Among under-5 child deaths, 27 per cent occurred during the first month of a child’s life, arising from problems such as premature birth, asphyxia, infection and congenital disorders. Childhood pneumonia and diarrhoea also contributed 12 per cent and 10 per cent of under-5 deaths respectively. Regional disparities exist with under-5 mortality highest in the Lubombo and Manzini regions.

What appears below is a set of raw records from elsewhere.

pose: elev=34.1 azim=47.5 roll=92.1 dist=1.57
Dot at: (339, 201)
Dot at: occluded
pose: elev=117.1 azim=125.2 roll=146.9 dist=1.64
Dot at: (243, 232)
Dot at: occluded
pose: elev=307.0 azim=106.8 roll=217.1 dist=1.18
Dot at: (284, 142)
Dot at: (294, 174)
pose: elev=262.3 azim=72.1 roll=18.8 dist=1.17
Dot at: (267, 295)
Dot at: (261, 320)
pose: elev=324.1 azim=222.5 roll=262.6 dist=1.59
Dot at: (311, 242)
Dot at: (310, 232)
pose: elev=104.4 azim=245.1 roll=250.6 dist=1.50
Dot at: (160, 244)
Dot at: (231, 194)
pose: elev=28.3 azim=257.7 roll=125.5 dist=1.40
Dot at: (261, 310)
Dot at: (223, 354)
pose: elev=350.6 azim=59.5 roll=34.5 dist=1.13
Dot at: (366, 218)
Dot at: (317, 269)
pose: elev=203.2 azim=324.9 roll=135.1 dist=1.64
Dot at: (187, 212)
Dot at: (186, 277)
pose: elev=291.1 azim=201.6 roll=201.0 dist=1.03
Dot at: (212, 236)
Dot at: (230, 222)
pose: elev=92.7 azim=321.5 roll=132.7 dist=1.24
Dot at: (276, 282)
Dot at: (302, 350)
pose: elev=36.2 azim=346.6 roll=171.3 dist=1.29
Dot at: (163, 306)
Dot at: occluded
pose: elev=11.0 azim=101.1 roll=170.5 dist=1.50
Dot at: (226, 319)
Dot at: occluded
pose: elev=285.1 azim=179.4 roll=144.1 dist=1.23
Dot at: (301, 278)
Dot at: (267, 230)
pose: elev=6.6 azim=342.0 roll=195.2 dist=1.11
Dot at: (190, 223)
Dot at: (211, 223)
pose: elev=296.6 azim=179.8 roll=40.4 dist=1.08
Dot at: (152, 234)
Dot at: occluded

Limited access to quality health education and health care, along with weak integration of essential services, impact negatively on health outcomes in Eswatini. The chance of children born to uneducated mothers not living beyond their fifth birthday is three times higher than for children born to mothers with tertiary education.
Poor health and poverty are inextricably linked. Illness and death have serious financial repercussions for a household, while those who are poor are more likely to become sick and less likely to have access to basic services if they do.
On a positive note, there has been considerable success in containing malaria in endemic areas, with a decline in number of laboratory-confirmed cases from 4,000 per year between 1995 and 2000, to fewer than 100 cases per year between 2006 and 2007. Improved case management and availability of drugs contributed to this decline, along with strong collaboration with bordering countries.
Eswatini also has a relatively high vaccination coverage, of over 80 per cent among children aged 12-23 months, and has introduced two new vaccines – PCV 13 and rotavirus – which markedly reduced mortality and morbidity from pneumonia and diarrhoea respectively.